When it comes to Tony memories, nothing can top Phyllis Newman’s tale of what happened on April 29, 1962, the night she won Best Featured Actress in a Musical for Subways Are for Sleeping, featuring a book and lyrics co-written by her husband, Adolph Green. Just before her category was announced, Newman’s producer, David Merrick, turned to her and whispered, “I voted for Barbra Streisand,” the star of his other show, I Can Get it for You Wholesale.” Then, as Newman began her acceptance speech, a streaker appeared behind her in the Waldorf-Astoria’s Grand Ballroom.
Laughing at the memory almost half a century later, the actress recalls, “I said, ‘Stop it, stop it, you’re ruining my big moment!’” As for emerging victorious after Merrick’s nasty aside, she says now, “It was one of the greatest moments of anybody’s life.”
Beloved as a vivacious actress and comedienne, Phyllis Newman will receive her second Tony on June 7 for her role as a crusader for women’s health. She is the recipient of the new Isabelle Stevenson Award, created to recognize an individual who has made a substantial contribution of volunteered time and effort on behalf of humanitarian, social service or charitable organizations. Since 1996, the Phyllis Newman Women’s Health Initiative (PNWHI) of the Actors’ Fund of America has raised more than $3.5 million and served 2,500 women in the entertainment industry.
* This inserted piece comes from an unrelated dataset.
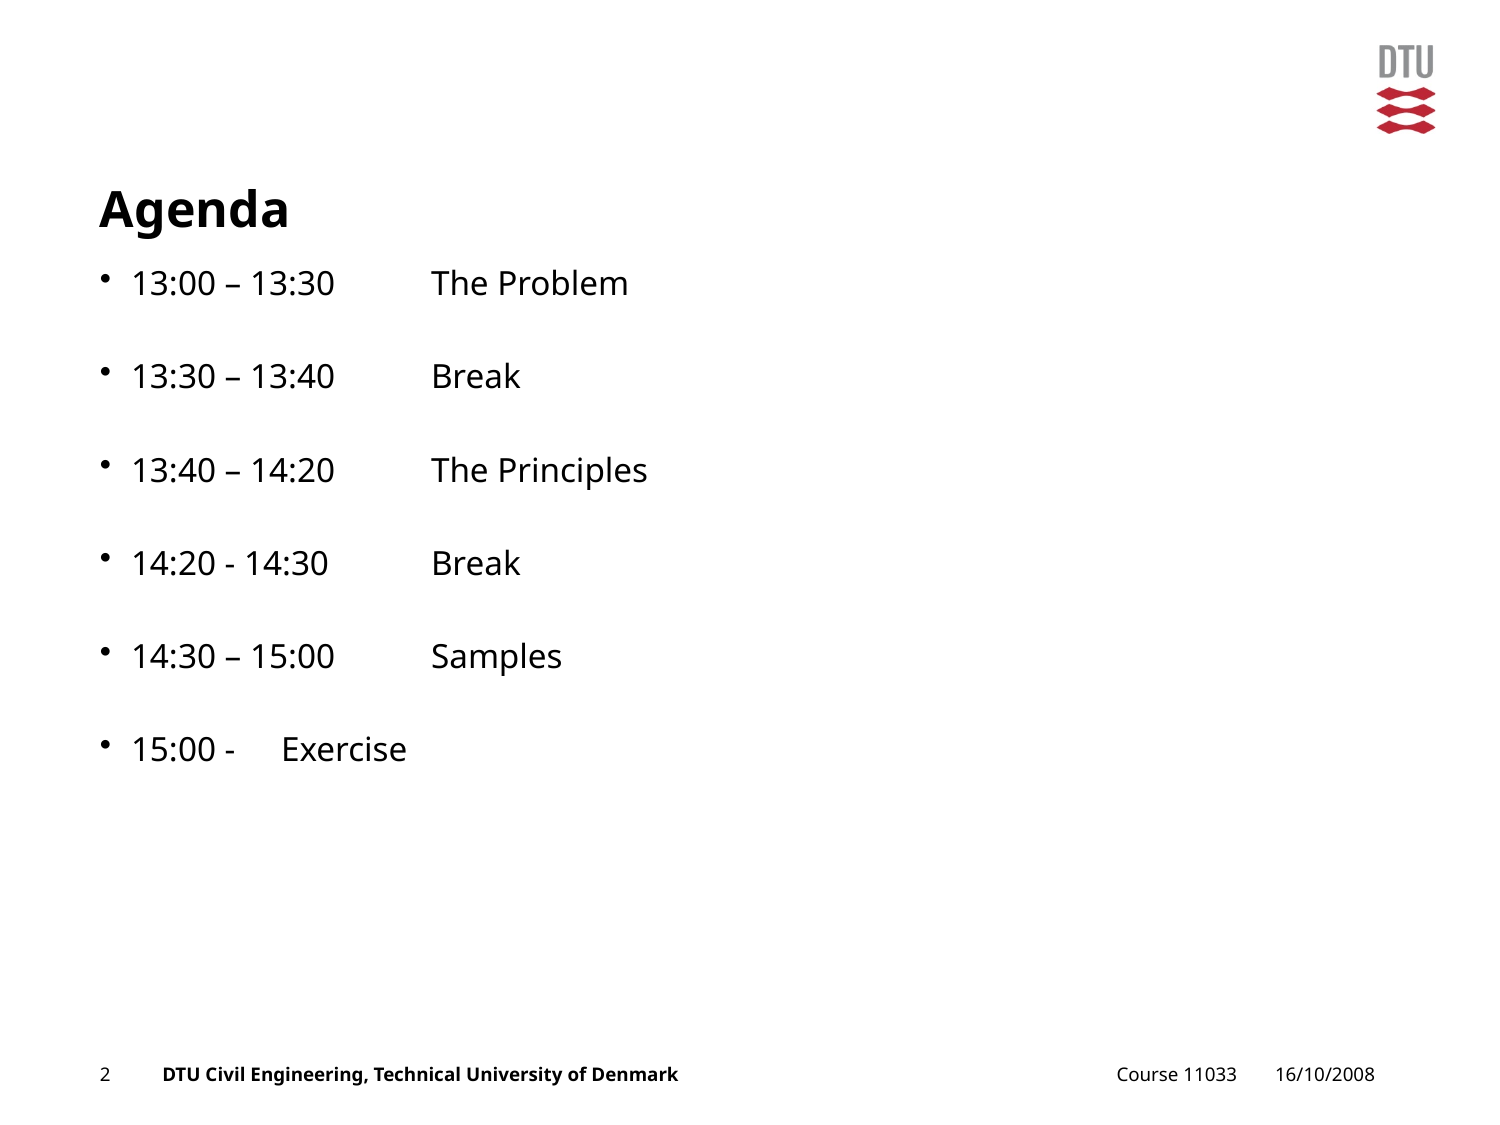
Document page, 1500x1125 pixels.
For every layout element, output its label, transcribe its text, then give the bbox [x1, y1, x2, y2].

picture [1356, 45, 1436, 134]
title Agenda [99, 49, 1376, 238]
list 13:00 – 13:30 The Problem 13:30 – 13:40 Break 13:40 – 14:20 The Principles 14:20 - 14:30 Break 14:30 – 15:00 Samples 15:00 - Exercise [99, 262, 1376, 1012]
“It’s terrific for the Actors’ Fund to get this kind of attention,” Newman says of the Tony, modestly downplaying her own accomplishments in addressing the health needs of women. “It’s very exciting to be honored with a new award.”
A breast cancer survivor, Newman decided in the mid-1990s that a new source of health care funding and information was needed when her assistant, an aspiring actress, confessed that she could not afford a mammogram. “I thought, ‘This is ridiculous!’” recalls Newman, who was then acting off-Broadway in Nicky Silver’s The Food Chain. “There were seven or eight brilliantly talented women onstage that season and I knew them all, so I wrote notes and asked them to take part in an evening by women, for women and about women. And every star [including Glenn Close, Carol Burnett and Betty Buckley] said yes.”
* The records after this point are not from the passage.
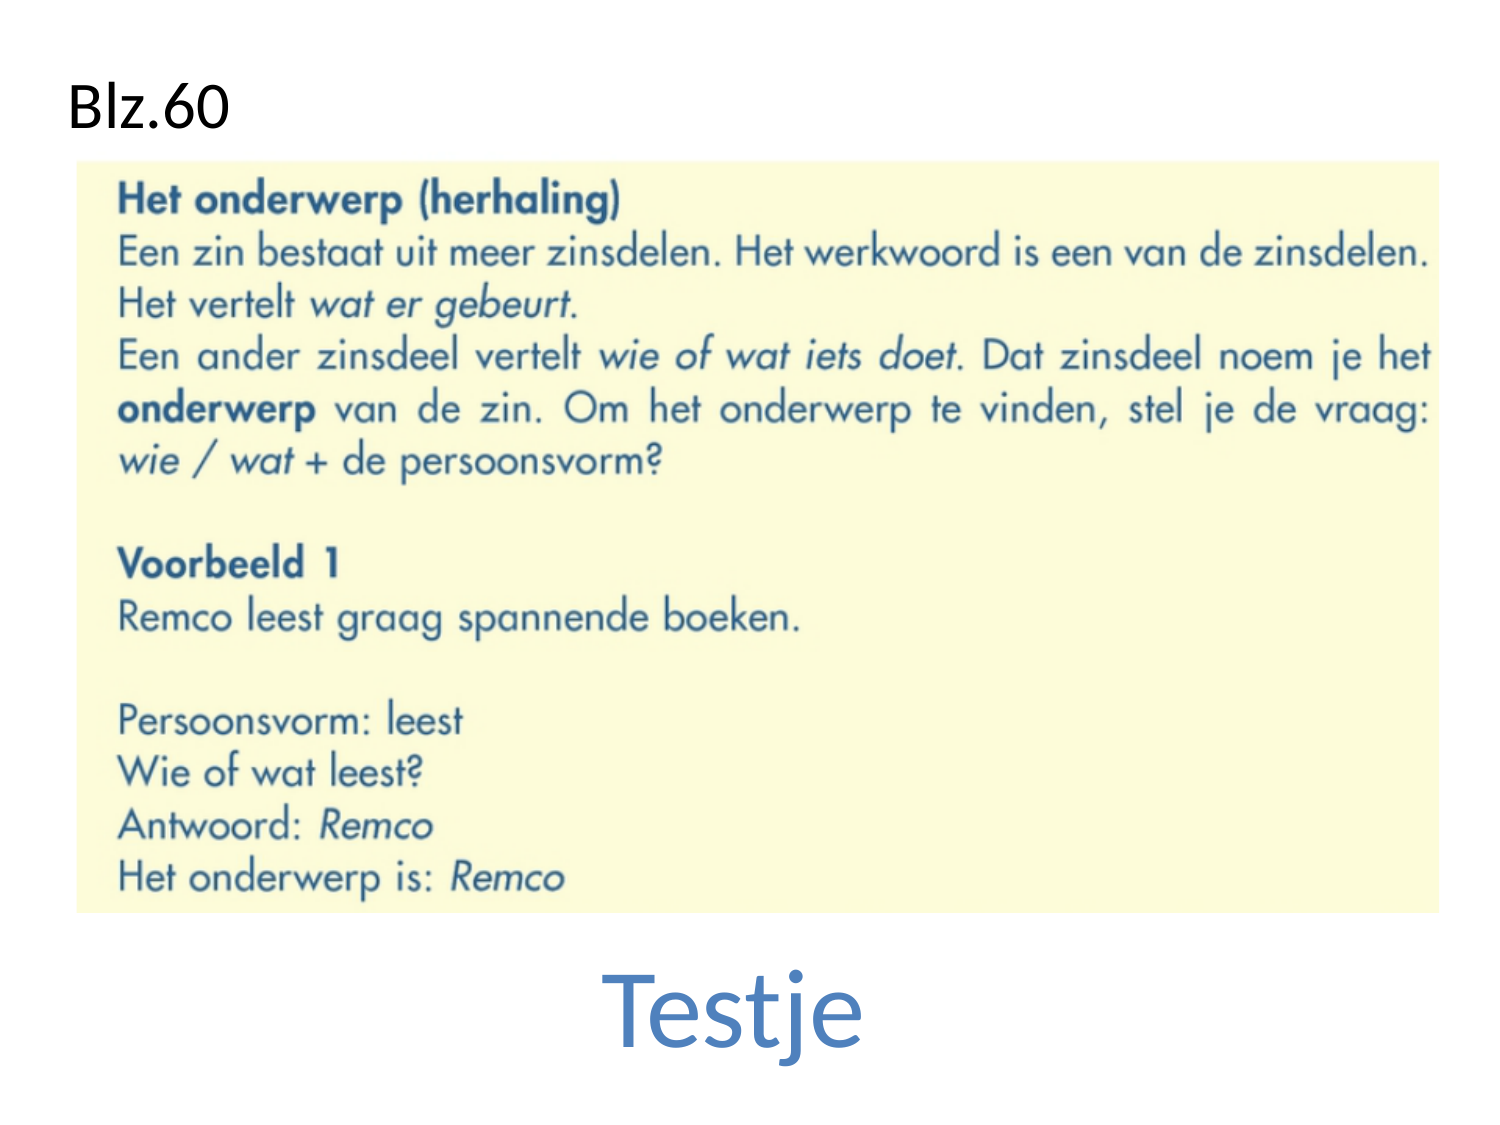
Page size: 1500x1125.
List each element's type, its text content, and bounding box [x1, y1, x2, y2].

text_box Blz.60 [53, 54, 349, 145]
text_box Testje [586, 927, 906, 1078]
picture [76, 144, 1440, 913]
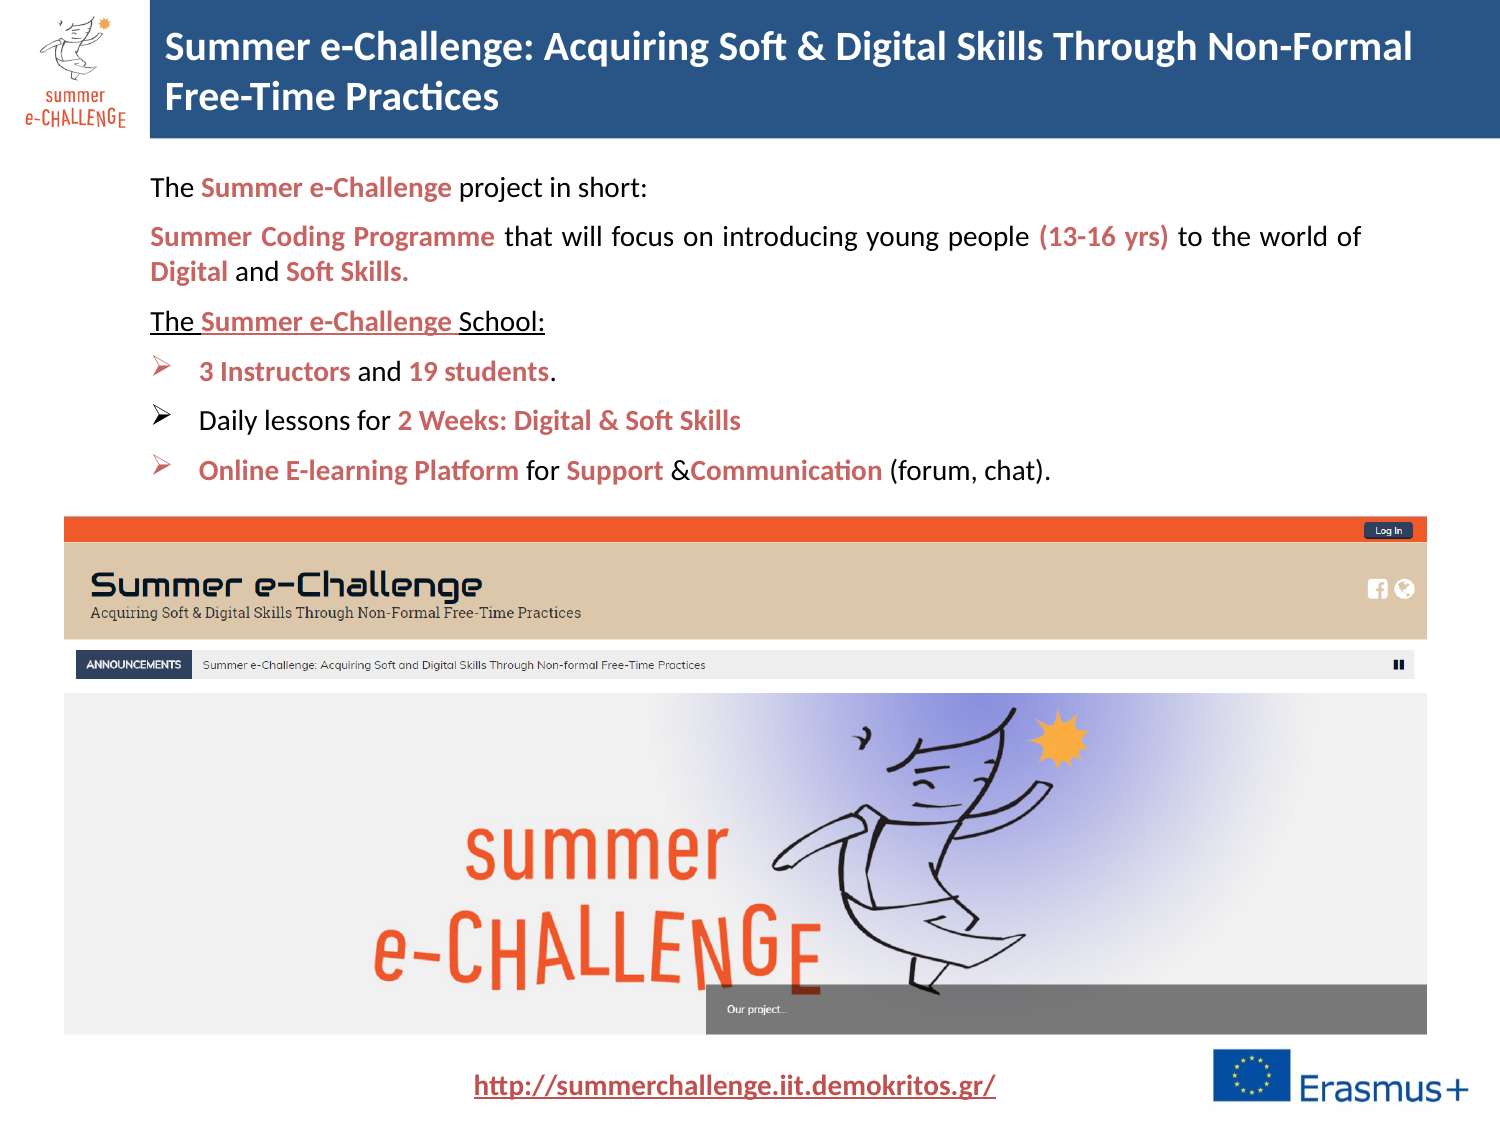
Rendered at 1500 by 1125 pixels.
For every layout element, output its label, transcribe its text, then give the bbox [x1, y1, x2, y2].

text_box The Summer e-Challenge project in short: Summer Coding Programme that will focus on introducing young people (13-16 yrs) to the world of Digital and Soft Skills. The Summer e-Challenge School: 3 Instructors and 19 students. Daily lessons for 2 Weeks: Digital & Soft Skills Online E-learning Platform for Support &Communication (forum, chat). [135, 160, 1377, 494]
text_box Summer e-Challenge: Acquiring Soft & Digital Skills Through Non-Formal Free-Time Practices [149, 0, 1500, 139]
text_box http://summerchallenge.iit.demokritos.gr/ [351, 1058, 1125, 1109]
picture [64, 514, 1483, 1116]
picture [5, 0, 146, 140]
The result was the very first Nothing Like a Dame benefit concert, a tradition that will continue on June 15 at New World Stages with an intimate evening featuring Audra McDonald, Bebe Neuwirth, Alice Ripley, Kelli O’Hara and Andrea McArdle. Proceeds support the services of PNWHI, which include case management and counseling, free mammograms and gynecological exams, help with insurance issues, support groups and more.
“One of the reasons I agreed to put my name on ‘Pin-whi,’ as we call it—and it’s a terrible name, by the way!—is that I’m an illustration of someone who’d had a very serious illness but was working and feeling good and looking healthy,” Newman explains. “I used to look at [breast cancer survivors] Happy Rockefeller and Betty Ford and think, ‘They’re okay, so I’ll be okay.’” Asked about her current health, Newman says cheerfully, “I’m okay. I can’t work the way I would like to, but I can get out and do things.”
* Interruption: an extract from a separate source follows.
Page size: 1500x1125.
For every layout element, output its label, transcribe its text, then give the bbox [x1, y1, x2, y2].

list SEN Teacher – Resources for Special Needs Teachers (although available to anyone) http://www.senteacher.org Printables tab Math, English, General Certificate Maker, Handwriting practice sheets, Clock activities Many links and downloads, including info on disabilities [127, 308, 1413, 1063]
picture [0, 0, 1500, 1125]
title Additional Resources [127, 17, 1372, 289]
And indeed she does, regularly taking an aisle seat at Broadway openings and developing an autobiographical musical. “After Adolph died [in 2002], I started writing about caretaking and loss,” Newman says. “I have pages and pages of short pieces and lyrics and parodies.” Her daughter, lyricist Amanda Green (High Fidelity), and composer Larry Grossman have an opening number ready, and Newman envisions herself and two other actresses portraying the different stages of her life.
“What would really make me happy is to be performing again while saying something about this part of my life,” Newman says. “The older I get, the more I know what I am: a performer. All my cares really do leave me when I’m onstage. That’s when I’m happiest. It’s corny, but it’s absolutely true.”
On Tony night, look for Phyllis Newman walking the red carpet in a custom creation by 23-year-old fashion designer Cho Cheng. “He’s devising something really elegant, befitting a humanitarian,” she says with a laugh. “When you’re a humanitarian, you don’t wear red sequins—though I’d like to!”